Dans la nuit du samedi 29 au dimanche 30 mars, nous allons passer à l’heure d’été. Cette pratique a été instaurée en France en 1976, à la suite du choc pétrolier de 1973-1974, dans le but d’économiser l’énergie en limitant les besoins d’éclairage artificiel en soirée. Ce changement a depuis été harmonisé pour l’ensemble des pays de l’Union européenne depuis 1988.
Nos montres modernes, nos smartphones ou ordinateurs s’ajustent docilement, mais pour notre corps, ce changement est une grosse perturbation. En avançant d’une heure, nous perdons une heure de notre sommeil, notre corps doit s’adapter à un nouvel horaire, et les répercussions physiologiques sont nombreuses.

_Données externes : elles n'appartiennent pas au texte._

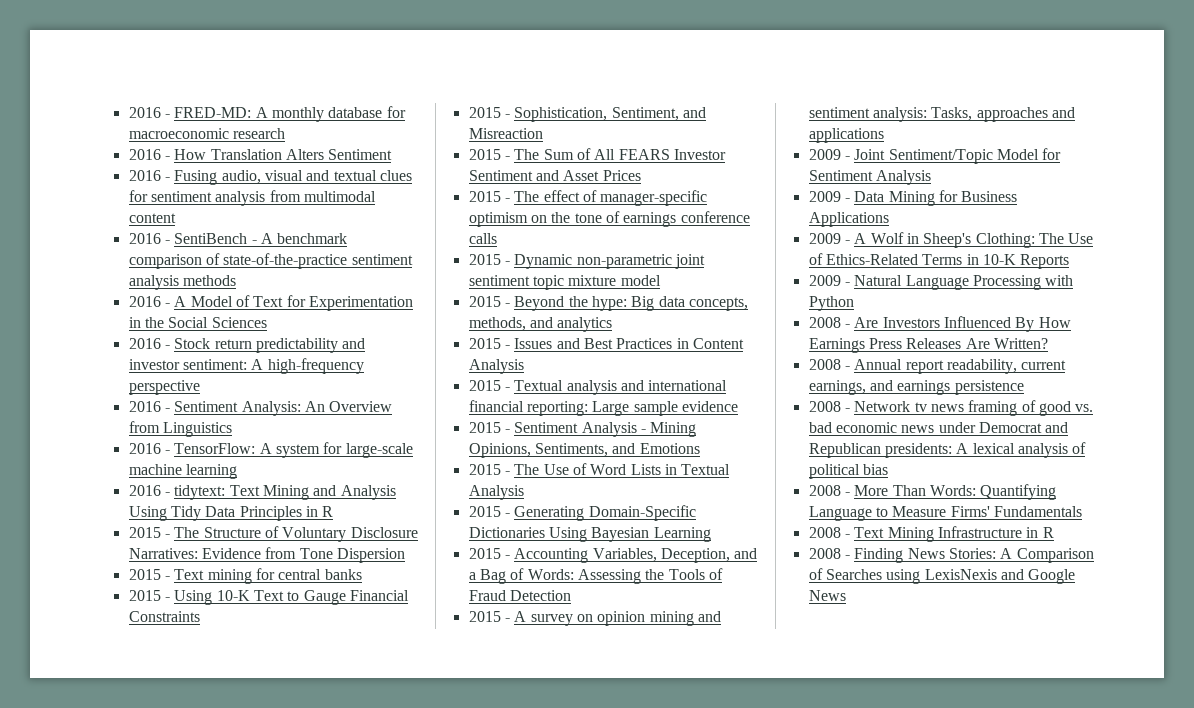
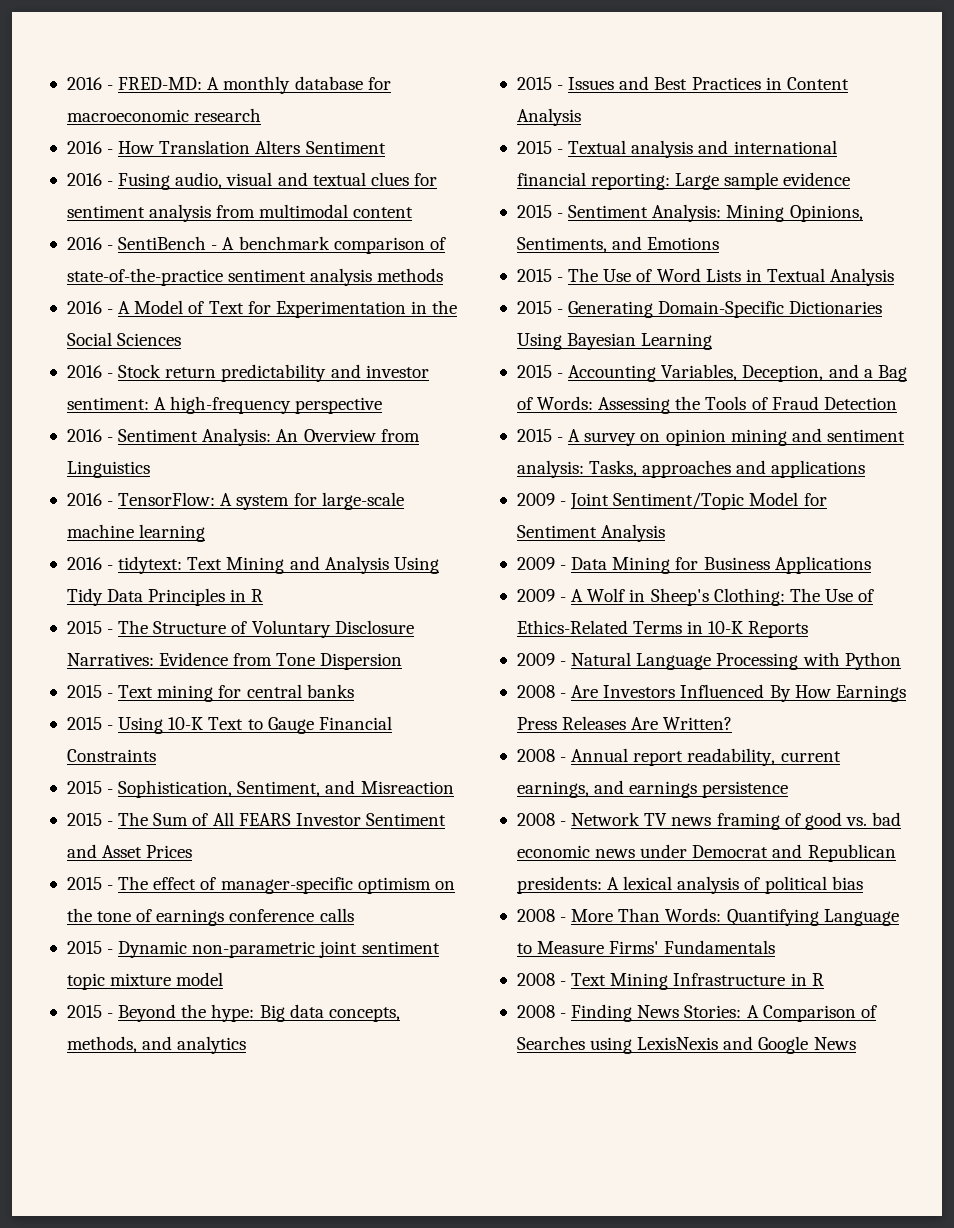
[581,422,646,437] Analysis - -> [652,204,722,222] Analysis:
[914,402,927,412] tv -> [644,813,668,826] TV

Dans les rouages perturbés de notre horloge biologique
Notre organisme fonctionne selon un rythme régulier, dirigé par le système circadien. Cette horloge biologique, nichée dans notre cerveau (noyau suprachiasmatique, dans l’hypothalamus), régule l’ensemble de nos fonctions physiologiques sur un cycle d’environ 24 heures. Elle synchronise nos sécrétions hormonales, notre température corporelle, notre vigilance et notre sommeil selon un tempo établi par l’évolution. Un mécanisme assez délicat, qui lorsqu’il subit l’assaut du changement horaire, a tendance à s’affoler.
Les recherches démontrent que cette désynchronisation induit des troubles du sommeil et altération de la vigilance, et provoque indirectement une hausse des accidents de la route ou du travail. Pour certaines personnes, cela peut même se solder par une augmentation du risque de déclencher des épisodes dépressifs et même des AVC et des infarctus du myocarde.
Claude Gronfier, neurobiologiste et chercheur à l’Inserm, souligne que le changement vers l’heure d’été est souvent plus éprouvant pour le corps : c’est logique, en perdant une heure de sommeil, nous provoquons un décalage de phase de notre rythme circadien. Cela provoque par conséquent une perturbation de l’équilibre entre nos systèmes nerveux, hormonal et comportemental.
Une vulnérabilité partagée mais inégale
Nous ne sommes pas égaux face à ces bouleversements. Enfants, personnes âgées, adolescents et travailleurs nocturnes sont nécessairement plus affectés. Pour les plus jeunes, le changement est plus brutal, car leur horloge biologique est encore en développement. Les ados ont un rythme circadien naturellement décalé vers le soir, ce qui les rend plus enclins à veiller tard et à se lever tard. Les seniors, quant à eux, voient leur rythme circadien s’affaiblir avec l’âge et peinent plus à s’adapter. Pour les travailleurs nocturnes, leur sommeil est déjà perturbé par leurs horaires décalés, donc le passage à l’heure d’été ne fait qu’aggraver la situation.
Cette pratique temporelle, instaurée pour des raisons économiques et énergétiques, apparaît ainsi légèrement en décalage par rapport à l’avancée de nos connaissances en chronobiologie. Une dissonance qui alimente le débat sur la pertinence de maintenir le changement d’heure, en particulier le passage à l’heure d’été. En 2019, le Parlement européen avait d’ailleurs voté en faveur de la suppression du changement d’heure ; une décision qui n’a toujours pas été appliquée.
Si vous tenez à vous faciliter la vie pour effectuer la transition en douceur, anticipez en avançant progressivement vos horaires de sommeil, exposez-vous à la lumière naturelle au maximum et maintenez votre routine régulière (repas et heures de coucher).
- Le passage à l’heure d’été perturbe notre rythme biologique interne, ce qui peut provoquer des troubles de sommeil, de l’attention ou de santé.
- Cette désynchronisation a des effets plus marqués chez les enfants, les adolescents, les personnes âgées et les travailleurs de nuit.
- Bien que prévu à l’origine pour économiser de l’énergie, ce décalage horaire est aujourd’hui remis en question par les avancées scientifiques sur nos cycles naturels.